__TEXT SECTION__
--

When I was around 11 years old, I got a The Lord of The Rings copy from my parents. It was (is, I guess – I still have it and love it) huge, especially on my then tiny (ok, still tiny) hands. 1200 pages long, it included all three books, translated to Portuguese, and a huge picture of Gandalf on the cover, then intact, now rugged with age and flicking.
So is it too strange that I see LOTR as a childhood friend? After being seduced by Harry Potter, I went on to find out that these books, these much more complicated, dense, descriptive stories, caused a whole new level of reading satisfaction on me, and that Frodo Baggins and his companions were multifaceted, complex characters who would teach me more about life than many real adult figures ever managed to.
The reason I love LOTR so much is also the reason why I, ten years later, didn’t expect much of The Hobbit (J. R. R. Tolkien, read on Harper Collins’ paperback, 400 pages). I thought it would be more of the same and, being older, perhaps I wouldn’t be as interested, considering most of my favorite characters weren’t in it – and the fact that I had just read The Great Gatsby, which then became my favorite book. My mistake. I think I might have actually enjoyed this more than LOTR.
The Hobbit follows Bilbo Baggins on his adventure out of the Shire and throughout Middle Earth, joining Gandalf and a group of dwarves as they try to reclaim a treasure of their people from the claws of terrible dragon Smaug. And it is fun. While LOTR is such a serious journey that you feel yourself growing weary with the characters, Bilbo’s story is light, easy, funny at times, a simple, pure adventure – in fact, if I had to pick a word to describe this, I would really pick light. I flicked through pages and found myself having to save some of the book, in one of those moments in which something you read is so, so good that you need to put every word on your mouth, mentally say it twice, close your eyes and smile with joy. Probably the best storytelling skills I have ever found.

--

__STORED DATA__

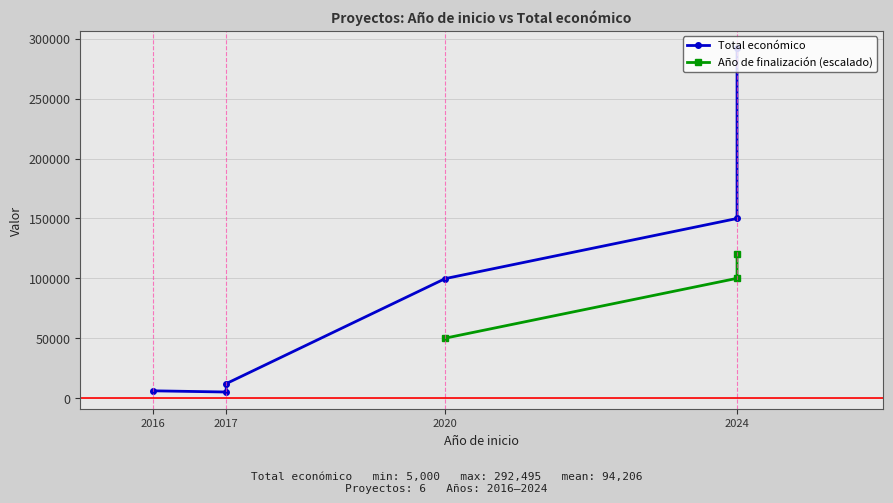

Approximately how many times larger is the value at 2020 compared to 2016?

16.6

--

__TASK SET__
(a) In the book review, how many pages long was the copy of The Lord of the Rings received at around age 11?
(b) Retype the part of the book review that begins at the words "So is it too" and stops after "ever managed to.".

__RESULTS OF THE EXERCISE__
(a) It was 1200 pages long.

(b)
So is it too strange that I see LOTR as a childhood friend? After being seduced by Harry Potter, I went on to find out that these books, these much more complicated, dense, descriptive stories, caused a whole new level of reading satisfaction on me, and that Frodo Baggins and his companions were multifaceted, complex characters who would teach me more about life than many real adult figures ever managed to.